For $z=e^{it}$, consider the real number
$f(e^{it})=a_0 +a_1e^{it}+a_2e^{2it}+\cdots a_{n}e^{nit}.$
The imaginary part of this must be equal to zero, so
$Im\ a_0+\sum^{n}_{k=1}(Re\ a_k\sin kt+Im\ a_k\cos kt)=0$.
But now, linear independence of the set $\left \{1, \sin kt,\cos kt \right \}^{n}_{k=1}$ on $\mathbb T$ implies that
$Im\ a_0=a_1=\cdots=a_n=0$ so $f(z)=Re\ a_0$.
On
If we set $$ u(x,y)=\mathrm{Im}\,f(x+iy), $$ then $u$ is a harmonic function, which vanishes on the unit circle.

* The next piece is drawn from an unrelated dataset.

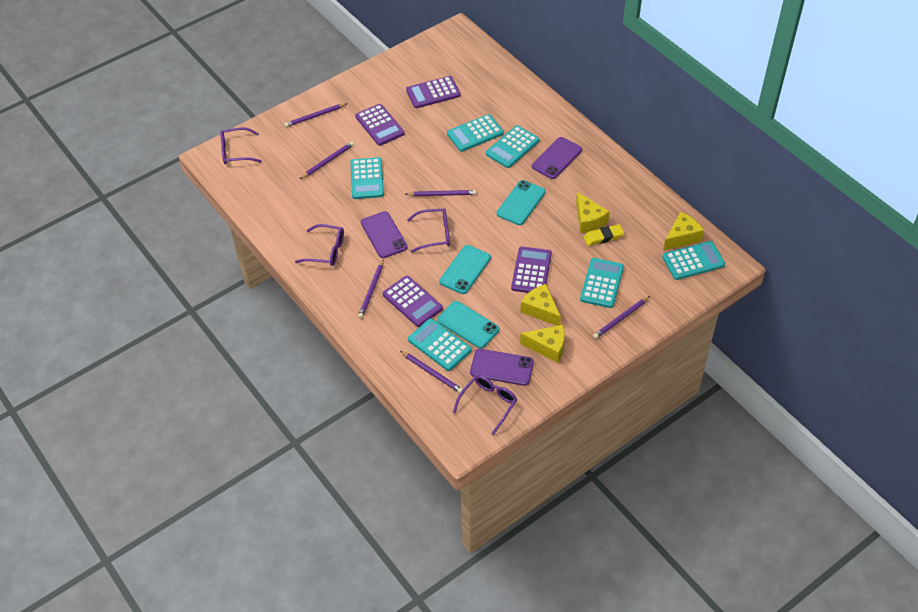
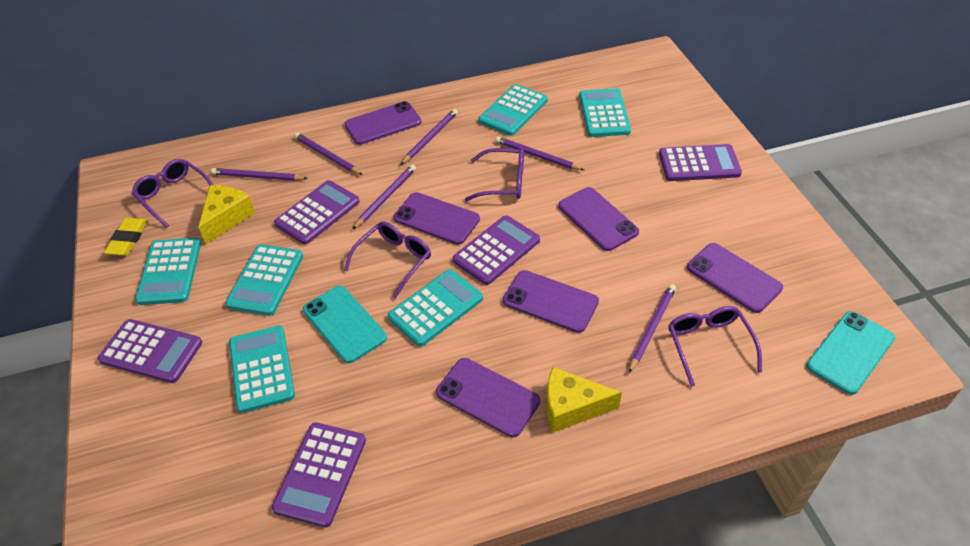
purple calculator: [355,104,404,146] [383,276,443,327] [406,76,461,108] [511,247,552,293] = 4 -> [98,319,202,383] [272,422,366,528] [274,180,360,245] [453,215,540,285] [659,144,742,181] = 5
purple phone: [361,211,408,258] [470,349,534,386] [532,137,582,179] = 3 -> [344,101,421,145] [394,192,480,245] [436,358,540,437] [503,270,599,333] [558,187,639,251] [687,243,783,313] = 6
turquoise phone: [437,301,499,349] [439,245,491,294] [497,180,546,225] = 3 -> [303,286,387,363] [807,311,895,395] = 2
yellow cheese: [520,325,565,363] [521,284,561,326] [576,192,610,233] [663,212,704,251] = 4 -> [198,185,255,244] [547,367,622,433] = 2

Maximum (together with Minimum) Principle for harmonic function imply that $$ \max_{x^2+y^2\le 1}{u(x,y)}=\max_{x^2+y^2=1}{u(x,y)}=0 \quad\text{and}\quad \min_{x^2+y^2\le 1}{u(x,y)}=\min_{x^2+y^2=1}{u(x,y)}=0 $$ Hence, $u\equiv 0$ in the closed unit disk, and hence $u\equiv 0$ everywhere. (Identity Principle.)
Thus $f$ takes only real values, and hence $f$ is constant.
On
The imaginary part $\text{Im}\;f(z)$ of $f(z)$ is harmonic, and zero on the unit circle, hence by the maximum principle for harmonic functions, we conclude that $\text{Im}\;f(z)$ is identically zero in the ball. Thus $f$ is real in the ball. Of course a non-constant real function cannot have complex derivative at $0$; in particular $f$ is not a polynomial.
Let $B$ be the open unit ball centered at the origin. Then its closure $\bar{B}$ is the closed unit ball centered at the origin, and its boundary $\partial B$ is the unit circle $S^1$. We are given that $f(\partial B) \subset \Bbb{R}$. Suppose for the sake of contradiction that $f$ is a nonconstant polynomial function.
We show that $\partial(f(B)) \subset f(\partial B)$. Since $\bar{B}$ is compact, and the continuous image of a compact set is compact, $f(\bar{B})$ is compact. By the Heine-Borel theorem, $f(\bar{B})$ is closed and bounded. Hence, $$ B \subset \bar{B} \implies f(B) \subset f(\bar{B}) \implies \overline{f(B)} \subset \overline{f(\bar{B})} = f(\bar{B}). $$ Therefore, $$ \overline{f(B)} \subset f(\bar{B}).\tag{$*$} $$ Now, by definition we have $\partial(f(B)) = \overline{f(B)} \setminus f(B)^o$, where $f(B)^o$ is the interior of $f(B)$. Since polynomial functions are holomorphic, by the open mapping theorem $f(B)$ is open, so $f(B)^o = f(B)$. Using this and $(*)$, we get $$ \partial(f(B)) = \overline{f(B)} \setminus f(B)^o \subset f(\bar{B}) \setminus f(B) \subset f(\bar{B} \setminus B) = f(\partial B). $$
Hence, $$ \partial(f(B)) \subset f(\partial B) \subset \Bbb{R}.\tag{$\dagger$} $$
Now, since $f(B) \subset f(\bar{B})$ which is bounded, $f(B)$ is a bounded open subset of $\Bbb{C}$. Therefore, $f(B)$ must have boundary points lying outside $\Bbb{R}$ as well, which contradicts $(\dagger)$. To see why this is true, choose any $z \in f(B)$ and suppose wlog that $\mathrm{Im}(z) \geq 0$. Consider the vertical ray in the upper half plane starting at $z$, given by $\{ z + it : t \geq 0 \}$. Since $f(B)$ is bounded, there exists $t \geq 0$ such that $z+it \not\in f(B)$. Let $s = \inf \{t \geq 0 : z+it \not\in f(B)\}$. Then, $s$ exists and $s > 0$, and the point $z+is$ is a boundary point of $f(B)$ that does not lie on the real axis. (If $\mathrm{Im}(z) \leq 0$, then we consider the vertical ray in the lower half plane starting at $z$ and arrive at a contradiction in a similar manner.)
Thus, we have a contradiction, and hence $f$ must be constant.